TASK REQUIREMENTS: Below is a listing; return it in full, exactly as it appears.

MATERIAL SHOWN:
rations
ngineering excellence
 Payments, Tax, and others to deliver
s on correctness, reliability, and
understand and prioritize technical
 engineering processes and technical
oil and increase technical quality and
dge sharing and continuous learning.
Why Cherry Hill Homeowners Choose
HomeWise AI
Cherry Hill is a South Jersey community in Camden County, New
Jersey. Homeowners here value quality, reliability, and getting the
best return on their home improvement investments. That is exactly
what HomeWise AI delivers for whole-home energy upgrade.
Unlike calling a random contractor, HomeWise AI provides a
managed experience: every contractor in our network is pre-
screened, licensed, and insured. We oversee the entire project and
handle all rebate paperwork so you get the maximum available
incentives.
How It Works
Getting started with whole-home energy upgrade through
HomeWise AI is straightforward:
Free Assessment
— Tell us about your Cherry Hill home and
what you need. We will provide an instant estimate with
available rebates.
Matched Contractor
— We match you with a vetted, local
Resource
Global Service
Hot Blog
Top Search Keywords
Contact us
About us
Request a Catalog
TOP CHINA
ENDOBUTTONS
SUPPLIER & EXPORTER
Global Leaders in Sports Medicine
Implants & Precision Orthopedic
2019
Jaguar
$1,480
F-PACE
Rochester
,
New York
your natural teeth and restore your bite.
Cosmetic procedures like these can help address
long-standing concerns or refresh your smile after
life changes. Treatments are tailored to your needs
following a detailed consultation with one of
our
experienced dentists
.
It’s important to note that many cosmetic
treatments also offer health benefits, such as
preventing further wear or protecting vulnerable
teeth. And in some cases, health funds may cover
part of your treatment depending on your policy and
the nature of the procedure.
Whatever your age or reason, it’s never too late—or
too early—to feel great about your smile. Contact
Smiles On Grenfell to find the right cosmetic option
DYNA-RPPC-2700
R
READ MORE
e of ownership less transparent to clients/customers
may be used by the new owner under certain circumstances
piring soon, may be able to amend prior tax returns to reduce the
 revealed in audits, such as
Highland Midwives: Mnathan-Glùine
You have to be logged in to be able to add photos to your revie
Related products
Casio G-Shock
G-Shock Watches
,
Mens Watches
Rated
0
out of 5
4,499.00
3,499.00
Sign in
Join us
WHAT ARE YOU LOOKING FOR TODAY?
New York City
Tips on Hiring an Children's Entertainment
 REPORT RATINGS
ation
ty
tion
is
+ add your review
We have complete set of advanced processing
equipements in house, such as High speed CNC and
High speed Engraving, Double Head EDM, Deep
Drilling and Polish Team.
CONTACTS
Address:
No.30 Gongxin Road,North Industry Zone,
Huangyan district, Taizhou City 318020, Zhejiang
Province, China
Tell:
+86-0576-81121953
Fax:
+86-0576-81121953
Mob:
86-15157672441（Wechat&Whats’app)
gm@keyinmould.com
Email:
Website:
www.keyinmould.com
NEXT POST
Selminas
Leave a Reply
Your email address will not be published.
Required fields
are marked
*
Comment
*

PROBLEM SOLUTION:
rations
ngineering excellence
 Payments, Tax, and others to deliver
s on correctness, reliability, and
understand and prioritize technical
 engineering processes and technical
oil and increase technical quality and
dge sharing and continuous learning.
Why Cherry Hill Homeowners Choose
HomeWise AI
Cherry Hill is a South Jersey community in Camden County, New
Jersey. Homeowners here value quality, reliability, and getting the
best return on their home improvement investments. That is exactly
what HomeWise AI delivers for whole-home energy upgrade.
Unlike calling a random contractor, HomeWise AI provides a
managed experience: every contractor in our network is pre-
screened, licensed, and insured. We oversee the entire project and
handle all rebate paperwork so you get the maximum available
incentives.
How It Works
Getting started with whole-home energy upgrade through
HomeWise AI is straightforward:
Free Assessment
— Tell us about your Cherry Hill home and
what you need. We will provide an instant estimate with
available rebates.
Matched Contractor
— We match you with a vetted, local
Resource
Global Service
Hot Blog
Top Search Keywords
Contact us
About us
Request a Catalog
TOP CHINA
ENDOBUTTONS
SUPPLIER & EXPORTER
Global Leaders in Sports Medicine
Implants & Precision Orthopedic
2019
Jaguar
$1,480
F-PACE
Rochester
,
New York
your natural teeth and restore your bite.
Cosmetic procedures like these can help address
long-standing concerns or refresh your smile after
life changes. Treatments are tailored to your needs
following a detailed consultation with one of
our
experienced dentists
.
It’s important to note that many cosmetic
treatments also offer health benefits, such as
preventing further wear or protecting vulnerable
teeth. And in some cases, health funds may cover
part of your treatment depending on your policy and
the nature of the procedure.
Whatever your age or reason, it’s never too late—or
too early—to feel great about your smile. Contact
Smiles On Grenfell to find the right cosmetic option
DYNA-RPPC-2700
R
READ MORE
e of ownership less transparent to clients/customers
may be used by the new owner under certain circumstances
piring soon, may be able to amend prior tax returns to reduce the
 revealed in audits, such as
Highland Midwives: Mnathan-Glùine
You have to be logged in to be able to add photos to your revie
Related products
Casio G-Shock
G-Shock Watches
,
Mens Watches
Rated
0
out of 5
4,499.00
3,499.00
Sign in
Join us
WHAT ARE YOU LOOKING FOR TODAY?
New York City
Tips on Hiring an Children's Entertainment
 REPORT RATINGS
ation
ty
tion
is
+ add your review
We have complete set of advanced processing
equipements in house, such as High speed CNC and
High speed Engraving, Double Head EDM, Deep
Drilling and Polish Team.
CONTACTS
Address:
No.30 Gongxin Road,North Industry Zone,
Huangyan district, Taizhou City 318020, Zhejiang
Province, China
Tell:
+86-0576-81121953
Fax:
+86-0576-81121953
Mob:
86-15157672441（Wechat&Whats’app)
gm@keyinmould.com
Email:
Website:
www.keyinmould.com
NEXT POST
Selminas
Leave a Reply
Your email address will not be published.
Required fields
are marked
*
Comment
*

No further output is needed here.